--- DATA TO USE ---

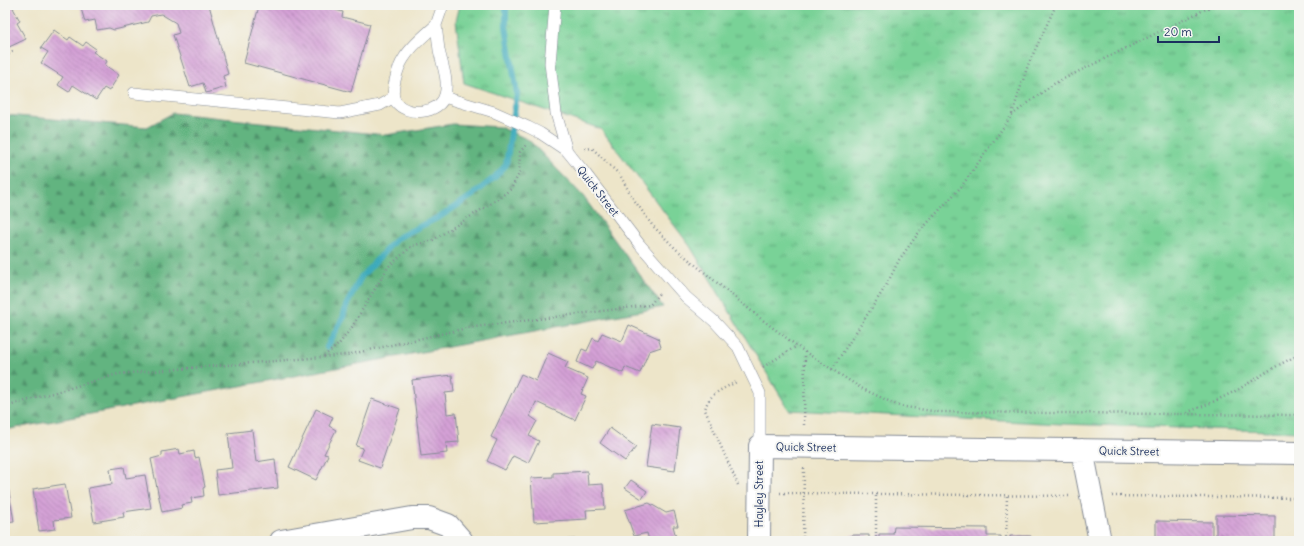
<svg xmlns="http://www.w3.org/2000/svg" width="1304" height="546" font-family="Delius,sans-serif">
	<style>
		.forest { fill: url(#forest-firs); stroke: #3e726f }
		.park { fill: url(#park-tufts); stroke: #4a807a }
		.lines { fill: none; stroke-linecap: round; stroke-linejoin: round }
		.stream { stroke: #3caabb; stroke-width: 6 }
		.building { fill: url(#building-back-hatch) }
		.service-casing { stroke: #848a94; stroke-width: 12 }
		.minor-casing { stroke: #848a94; stroke-width: 24 }
		.path { stroke: #848a94; stroke-width: 2.5; stroke-dasharray: 1 3; stroke-linecap: butt }
		.service { stroke: #fff; stroke-width: 11 }
		.minor { stroke: #fff; stroke-width: 22 }
		.labels { text-anchor: middle; dominant-baseline: central; stroke-width: 4; stroke-linejoin: round; paint-order: stroke }
		.street-label { font-size: 11px; fill: #1b2f5e; stroke: #f6f6f2 }
	</style>
	<defs>
		<pattern id="forest-firs" width="22" height="20" patternUnits="userSpaceOnUse"><rect width="22" height="20" fill="#62b480"/><path d="M5 1l3.5 6h-7zM16 11l3.5 6h-7z" fill="#50936c"/></pattern>
		<pattern id="park-tufts" width="24" height="20" patternUnits="userSpaceOnUse"><rect width="24" height="20" fill="#79d297"/><path d="M3 7l-1-3M5 7V3M7 7l1-3M15 17l-1-3M17 17v-4M19 17l1-3" fill="none" stroke="#62ab7e"/></pattern>
		<pattern id="building-back-hatch" width="6" height="6" patternUnits="userSpaceOnUse"><rect width="6" height="6" fill="#d4a0d6"/><path d="M-1 5l2 2M0 0l6 6M5-1l2 2" fill="none" stroke="#ab83b1"/></pattern>
	</defs>
	<rect width="100%" height="100%" fill="#f6f6f2"/>
	<filter id="ink" filterUnits="userSpaceOnUse"><feTurbulence type="fractalNoise" baseFrequency=".025" numOctaves="2"/><feDisplacementMap in="SourceGraphic" scale="8" xChannelSelector="R" yChannelSelector="G"/><feConvolveMatrix kernelMatrix="1 2 1 2 8 2 1 2 1" color-interpolation-filters="sRGB"/></filter>
	<filter id="wash" filterUnits="userSpaceOnUse"><feTurbulence type="fractalNoise" baseFrequency=".012" numOctaves="4" result="noise"/><feDisplacementMap in="SourceGraphic" scale="16" xChannelSelector="R" yChannelSelector="G"/><feGaussianBlur stdDeviation="0.9" result="paint"/><feColorMatrix in="noise" values="0 0 0 0 0 0 0 0 0 0 0 0 0 0 0 0 0 1.4 0 .05"/><feComposite in="paint" operator="in"/></filter>
	<g filter="url(#wash)">
		<rect width="100%" height="100%" fill="#ede5c9"/>
		<path class="forest" d="M173,113l213,22 67,-11 47,3 29,13 54,56 80,111 -658,123v-315l142,12z"/>
		<path class="park" d="M460,5h839v427l-237,-8 -273,-14 -99,-164 -89,-117 -137,-46 -8,-62z"/>
		<g class="lines">
			<path class="stream" d="M327,347l16,-29 3,-12 15,-29 36,-39 44,-22 32,-21 22,-18 11,-12 11,-71 -11,-68v-21"/>
		</g>
		<g id="blocks">
			<path class="building" d="M5,5h12l-4,3 7,13 -3,2 9,16 -19,9 -2,-4z
				M80,5h129l19,69 -5,2 3,11 -20,6 -3,-10 -13,4 -17,-52 6,-2 -3,-10 -15,-9 -10,2 -3,6 -34,8 -5,-2 -12,2 -2,-10 -10,2z
				M259,5h58l26,7 -1,5 28,7 -19,68 -107,-29 15,-57z
				M54,30l14,10 2,-3 13,9 3,-4 10,7 -3,3 14,9 -2,4 14,10 -10,16 -5,-3 -8,12 -23,-15 -4,7 -11,-7 5,-8 -22,-14 7,-11 -7,-4z
				M629,325l29,13 3,9 -12,4 -9,22 -15,-6 -2,6 -27,-12 -4,8 -15,-7 5,-13 5,2 6,-13 5,3 4,-8 20,8z
				M548,353l20,9 -3,6 23,10 -7,16 5,2 -11,24 -39,-18 -6,14 7,5 -8,15 10,5 -11,22 -15,-7 -8,14 -18,-9 10,-21 -6,-3 30,-63 15,7z
				M452,375l2,17 -9,1 2,21 9,-1 3,29 -13,1 1,10 -26,3 -9,-76z
				M372,399l28,10 -20,59 -22,-8 5,-12 -7,-2z
				M316,409l17,8 -4,9 7,4 -12,24 4,1 -12,25 -27,-13z
				M652,424l28,4 -5,43 -29,-4z
				M610,428l26,19 -11,14 -25,-18z
				M252,430l4,32 19,-3 3,29 -60,7 -3,-25 17,-2 -4,-35z
				M179,449l1,5 14,-3 1,7 4,-1 6,30 -2,1 1,8 -13,2 1,5 -11,2 1,3 -20,4 -11,-53 11,-3v-4z
				M124,467l2,11 19,-3 6,33 -28,4 1,5 -30,5 -6,-34 24,-4 -2,-15z
				M587,471l1,14 15,-1 2,25 -19,1 1,9 -53,3 -3,-44 22,-1v-4z
				M631,480l16,11 -5,8 -17,-11z
				M5,481h2l7,40 -9,1z
				M65,484l6,34 -17,2 1,9 -16,2 -6,-42z
				M649,503l17,10 8,-2 4,15h-5l4,15h-28l-2,-8 -13,3 -9,-26z
				M1216,515l59,1v25h-59z
				M1156,521l56,1v19h-56z
				M894,527l93,1v8h14v5h-122v-7h14z
				M851,535h18v6h-18z
				M1010,536h21v5h-21z
				M579,539v2h-29v-1z"/>
		</g>
	</g>
	<g filter="url(#ink)">
		<use href="#blocks" fill-opacity="0" stroke="#848a94" stroke-width="1"/>
		<g class="lines">
			<defs>
				<path id="service" d="M555,5l-5,58 6,50 11,38
					M436,25c1,8 2,17 3,25 3,14 10,31 6,45 -5,19 -38,22 -49,7 -7,-9 2,-35 8,-44 8,-13 21,-23 32,-33z
					M436,25l7,-20
					M134,93l206,20 40,-8 14,-8
					M444,97l50,15 34,15 12,6 27,18 18,22 55,72 46,52 28,24 24,26 22,46v53"/>
				<path id="minor" d="M1082,450l18,91
					M281,541l131,-23h17l19,7 14,16
					M759,541l1,-95 539,7"/>
			</defs>
			<use href="#service" class="service-casing"/>
			<use href="#minor" class="minor-casing"/>
			<path class="path" d="M5,56l9,-5
				M1012,114l16,-49 28,-60
				M585,149l7,-1 28,27 12,22 20,28 24,24 84,69 45,34 56,36 38,18 40,6 360,3
				M324,356l15,-12 13,-17 36,-60 24,-21 21,-6 59,-37 19,-14 8,-15 1,-22 7,-8
				M763,367l34,-21
				M832,369l54,-83 13,-26 21,-29 41,-44 51,-72 43,-32 159,-78
				M5,407l113,-33 229,-19 120,-27 183,-23 10,-13
				M1187,412c18,-6 35,-14 52,-23 20,-12 39,-25 60,-34
				M804,425l1,-73
				M738,485l-33,-75c3,-17 19,-21 33,-29
				M780,493l289,3
				M1112,496l187,2
				M803,541l1,-73
				M876,541v-47
				M1006,541l1,-46"/>
			<use href="#service" class="service"/>
			<use href="#minor" class="minor"/>
		</g>
	</g>
	<g class="labels">
		<g class="street-label">
			<text transform="translate(598 191) rotate(52)">Quick Street</text>
			<text transform="translate(806 447) rotate(1)">Quick Street</text>
			<text transform="translate(1129 451) rotate(1)">Quick Street</text>
			<text transform="translate(759 494) rotate(-90)">Hayley Street</text>
		</g>
	</g>
	<rect width="1304" height="546" fill="none" stroke="#f6f6f2" stroke-width="20"/>
	<path d="M1158 36v6h61v-6" fill="none" stroke="#1b2f5e" stroke-width="2"/>
	<text x="1164" y="36" font-size="12" fill="#1b2f5e" stroke="#f6f6f2" stroke-width="3" paint-order="stroke">20 m</text>
</svg>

---

### WHAT YOU WILL DO
Only one thing belongs in the answer: the number of lines of the data that contain the string "transform".

### PROBLEM SOLUTION
4